→ Problem to solve
Extract from the listing below every line that contains the string "province", counting a match only when the letter case is identical.

→ Information supplied
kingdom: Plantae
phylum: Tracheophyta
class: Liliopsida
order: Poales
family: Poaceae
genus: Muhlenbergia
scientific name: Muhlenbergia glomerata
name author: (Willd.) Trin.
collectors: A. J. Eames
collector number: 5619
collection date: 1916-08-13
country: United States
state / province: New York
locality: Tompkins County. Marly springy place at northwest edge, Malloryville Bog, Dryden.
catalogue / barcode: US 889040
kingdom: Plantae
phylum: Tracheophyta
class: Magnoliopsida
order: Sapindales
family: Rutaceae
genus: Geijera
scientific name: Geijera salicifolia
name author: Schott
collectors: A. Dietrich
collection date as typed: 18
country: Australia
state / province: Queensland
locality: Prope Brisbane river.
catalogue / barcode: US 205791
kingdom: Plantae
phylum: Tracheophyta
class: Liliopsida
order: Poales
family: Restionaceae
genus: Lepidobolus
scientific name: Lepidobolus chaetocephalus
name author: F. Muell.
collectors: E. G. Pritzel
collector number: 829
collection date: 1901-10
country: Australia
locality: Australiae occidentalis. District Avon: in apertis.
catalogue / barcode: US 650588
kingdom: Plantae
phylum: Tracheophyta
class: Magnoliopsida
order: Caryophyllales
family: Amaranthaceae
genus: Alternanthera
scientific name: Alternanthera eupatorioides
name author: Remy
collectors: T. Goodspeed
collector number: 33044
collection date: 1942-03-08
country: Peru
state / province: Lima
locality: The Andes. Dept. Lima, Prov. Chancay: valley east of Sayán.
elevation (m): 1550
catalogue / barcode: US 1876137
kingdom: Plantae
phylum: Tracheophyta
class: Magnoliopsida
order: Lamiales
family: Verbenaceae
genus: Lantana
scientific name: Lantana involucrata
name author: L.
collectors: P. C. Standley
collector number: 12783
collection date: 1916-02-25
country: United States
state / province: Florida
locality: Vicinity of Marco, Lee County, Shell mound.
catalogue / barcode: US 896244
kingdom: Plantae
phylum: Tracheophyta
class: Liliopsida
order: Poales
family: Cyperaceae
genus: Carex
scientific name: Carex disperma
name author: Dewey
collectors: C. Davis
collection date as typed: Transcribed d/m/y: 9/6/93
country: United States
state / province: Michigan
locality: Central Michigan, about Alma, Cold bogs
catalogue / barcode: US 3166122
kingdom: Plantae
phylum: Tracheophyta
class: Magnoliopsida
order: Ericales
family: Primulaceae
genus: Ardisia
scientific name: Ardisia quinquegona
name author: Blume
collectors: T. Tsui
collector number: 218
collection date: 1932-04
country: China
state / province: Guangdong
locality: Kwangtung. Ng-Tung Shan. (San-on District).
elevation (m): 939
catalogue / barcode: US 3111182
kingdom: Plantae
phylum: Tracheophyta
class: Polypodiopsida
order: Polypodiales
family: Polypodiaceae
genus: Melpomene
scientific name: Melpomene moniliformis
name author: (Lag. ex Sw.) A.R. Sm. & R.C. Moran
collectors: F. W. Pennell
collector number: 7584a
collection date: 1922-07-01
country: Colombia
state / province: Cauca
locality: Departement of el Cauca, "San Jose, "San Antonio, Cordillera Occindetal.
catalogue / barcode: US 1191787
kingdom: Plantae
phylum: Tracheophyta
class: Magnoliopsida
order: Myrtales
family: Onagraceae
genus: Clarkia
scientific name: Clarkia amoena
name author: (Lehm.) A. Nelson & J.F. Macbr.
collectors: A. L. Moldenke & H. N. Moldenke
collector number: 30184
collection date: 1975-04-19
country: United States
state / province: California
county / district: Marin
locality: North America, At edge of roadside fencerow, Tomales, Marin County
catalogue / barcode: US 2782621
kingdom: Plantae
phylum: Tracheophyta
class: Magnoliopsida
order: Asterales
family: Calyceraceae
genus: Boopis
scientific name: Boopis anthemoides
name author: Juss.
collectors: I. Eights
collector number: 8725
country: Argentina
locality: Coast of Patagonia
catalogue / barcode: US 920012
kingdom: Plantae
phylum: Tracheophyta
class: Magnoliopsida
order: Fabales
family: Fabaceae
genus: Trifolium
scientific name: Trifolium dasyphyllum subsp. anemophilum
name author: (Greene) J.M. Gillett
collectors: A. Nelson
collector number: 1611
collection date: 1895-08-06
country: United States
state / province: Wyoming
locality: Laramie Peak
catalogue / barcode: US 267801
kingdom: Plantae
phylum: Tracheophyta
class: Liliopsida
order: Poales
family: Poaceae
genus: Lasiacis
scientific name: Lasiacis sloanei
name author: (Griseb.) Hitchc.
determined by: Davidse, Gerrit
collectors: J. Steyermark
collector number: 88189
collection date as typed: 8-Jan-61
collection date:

→ Solution to the problem
state / province: New York
state / province: Queensland
state / province: Lima
state / province: Florida
state / province: Michigan
state / province: Guangdong
state / province: Cauca
state / province: California
state / province: Wyoming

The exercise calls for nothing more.